* **Exercise aim**: Starting at the first line of the data below, repeat each line word for word up to and including the line with "12: (224, 203)".

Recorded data
━━━━━━━━━━━━━━━━━━━━

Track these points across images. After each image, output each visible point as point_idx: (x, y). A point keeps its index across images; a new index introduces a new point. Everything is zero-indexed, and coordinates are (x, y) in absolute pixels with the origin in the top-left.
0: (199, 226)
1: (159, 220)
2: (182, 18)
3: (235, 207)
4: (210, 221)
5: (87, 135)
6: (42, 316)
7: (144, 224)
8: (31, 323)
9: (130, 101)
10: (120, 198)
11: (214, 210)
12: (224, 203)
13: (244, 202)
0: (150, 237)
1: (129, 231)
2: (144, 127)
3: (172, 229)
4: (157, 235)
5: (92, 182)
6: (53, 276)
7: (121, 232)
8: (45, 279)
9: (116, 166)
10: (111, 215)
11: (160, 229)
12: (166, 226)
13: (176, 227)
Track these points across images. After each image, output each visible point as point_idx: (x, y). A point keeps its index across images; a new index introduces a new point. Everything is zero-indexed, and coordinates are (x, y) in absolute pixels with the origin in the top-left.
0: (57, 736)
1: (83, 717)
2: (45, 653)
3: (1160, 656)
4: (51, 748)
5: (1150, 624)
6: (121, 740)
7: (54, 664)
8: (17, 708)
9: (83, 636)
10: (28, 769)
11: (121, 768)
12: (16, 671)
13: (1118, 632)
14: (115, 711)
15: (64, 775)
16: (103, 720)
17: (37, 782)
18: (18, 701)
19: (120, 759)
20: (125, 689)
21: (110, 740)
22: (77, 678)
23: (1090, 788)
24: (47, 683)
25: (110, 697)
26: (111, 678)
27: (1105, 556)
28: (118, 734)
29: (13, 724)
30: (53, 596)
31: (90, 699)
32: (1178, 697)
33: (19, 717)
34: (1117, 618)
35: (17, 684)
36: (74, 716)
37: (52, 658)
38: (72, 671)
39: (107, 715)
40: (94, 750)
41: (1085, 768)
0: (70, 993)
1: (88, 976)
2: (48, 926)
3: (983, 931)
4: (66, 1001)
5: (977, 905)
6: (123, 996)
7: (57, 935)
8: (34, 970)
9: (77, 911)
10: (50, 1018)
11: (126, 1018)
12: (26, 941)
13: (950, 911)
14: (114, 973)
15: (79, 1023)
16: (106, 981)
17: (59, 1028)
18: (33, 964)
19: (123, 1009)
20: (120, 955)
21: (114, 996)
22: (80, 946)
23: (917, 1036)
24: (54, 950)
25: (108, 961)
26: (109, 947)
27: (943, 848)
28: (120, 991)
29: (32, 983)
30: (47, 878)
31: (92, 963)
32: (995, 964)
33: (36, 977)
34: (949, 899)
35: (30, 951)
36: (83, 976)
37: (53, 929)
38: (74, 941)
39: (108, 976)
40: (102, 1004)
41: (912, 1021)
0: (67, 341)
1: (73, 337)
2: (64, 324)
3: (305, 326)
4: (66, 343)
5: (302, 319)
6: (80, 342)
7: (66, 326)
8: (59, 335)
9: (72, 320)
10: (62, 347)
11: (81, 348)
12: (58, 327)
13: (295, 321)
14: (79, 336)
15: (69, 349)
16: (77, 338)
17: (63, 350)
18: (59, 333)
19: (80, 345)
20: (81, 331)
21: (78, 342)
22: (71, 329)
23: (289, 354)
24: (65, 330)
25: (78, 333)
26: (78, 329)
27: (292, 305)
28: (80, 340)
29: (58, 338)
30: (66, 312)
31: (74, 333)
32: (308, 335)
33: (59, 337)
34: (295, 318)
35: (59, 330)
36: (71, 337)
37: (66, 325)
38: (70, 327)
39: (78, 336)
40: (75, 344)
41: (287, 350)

━━━━━━━━━━━━━━━━━━━━

* **Answer to the exercise**:
Track these points across images. After each image, output each visible point as point_idx: (x, y). A point keeps its index across images; a new index introduces a new point. Everything is zero-indexed, and coordinates are (x, y) in absolute pixels with the origin in the top-left.
0: (199, 226)
1: (159, 220)
2: (182, 18)
3: (235, 207)
4: (210, 221)
5: (87, 135)
6: (42, 316)
7: (144, 224)
8: (31, 323)
9: (130, 101)
10: (120, 198)
11: (214, 210)
12: (224, 203)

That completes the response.